Entonces, llegó mi batido. Me quedé mirando el contenido y no logré adivinarlo. Aquello podría ser muy bien granadina, zumo de fresa, arándanos... No tenía ni idea. Removí la pajita, pero aquello no me ayudó. Alejandro parecía divertido y yo no quería hacer el ridículo pareciendo un mojigato, así que sorbí de la pajita aquel brebaje extraño. Como te puedes imaginar, era sangre. Al principio, pensé que vomitaría al instante, pero ante mi primer rechazo, Alejandro me ayudó a bajar la cabeza con las manos y seguí chupando. Me lo bebí todo de golpe y me sentí, hijo, mejor que nunca en la vida. (Emocionado por mi propia elocuencia, no vi el gesto de asco en la cara de Javi hasta segundos más tarde). Luego, pasar al cuarto oscuro y enchufarme a la pipa de sangre fue un placer inexplicable. Antes como ahora, teníamos prohibida la sangre humana, así que ya entonces disfrutábamos del mismo preparado a partir de sangre de animal y unos compuestos químicos que a nosotros nos sirven para ser felices, pero por desgracia no dan resultados positivos en las transfusiones. (Ya mi hijo parecía totalmente decepcionado). ¿Qué ocurre, Javi? Papá, muy bonita la fábula, pero me esperaba otra cosa de ti. ¿Qué quieres decir? Pues, se levantó muy enfadado, que no te diferencias de mamá ni del resto de la gente. No quieres ver lo que hay delante de tus narices y te inventas cuentos para... yo qué sé. Y se fue de la cocina cabreadísimo.

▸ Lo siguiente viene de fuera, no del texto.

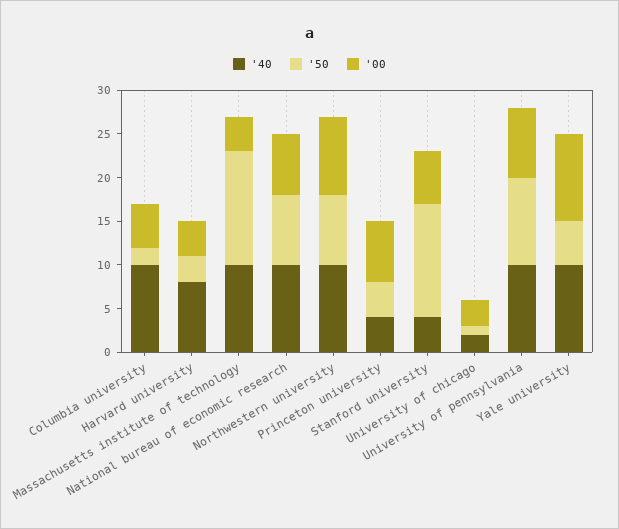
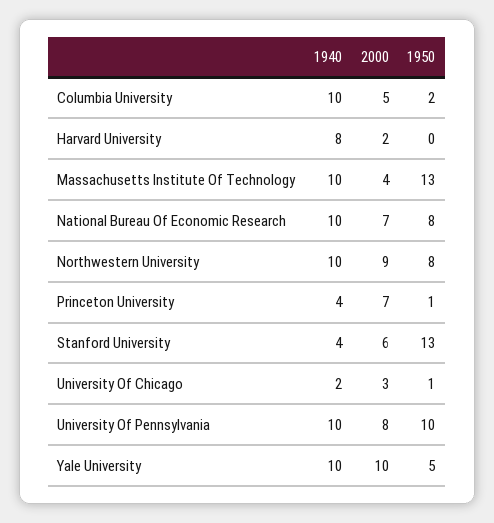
'50, Harvard university: 3 -> 0
'00, Harvard university: 4 -> 2
'50, Princeton university: 4 -> 1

En aquel momento, no entendí nada. Se lo había explicado desde la sinceridad y sin embargo, se lo había tomado fatal. De nuevo recurrí a mi positivismo de siempre y pensé que, como en efecto sucedió, Javi me dejaría la casa libre para ver el partido y, seguramente, no querría hablar nunca más del tema conmigo. A fin de cuentas, yo también había tenido que bregar solo con mi salida del armario y, a día de hoy, poca gente más que mis amigos íntimos, la gente del club y mi hijo, sabían la verdad. Por eso, me relajé convencido de que había hecho lo correcto, llevé la taza de café al fregadero y saqué una dosis del sucedáneo sanguíneo del doble fondo de la nevera. Después del batido, pasaría el día durmiendo hasta que llegaran mis invitados. El partido era lo de menos. Fumar la pipa de sangre en mi propia casa con mis verdaderos amigos bien valía el enfado de mi hijo.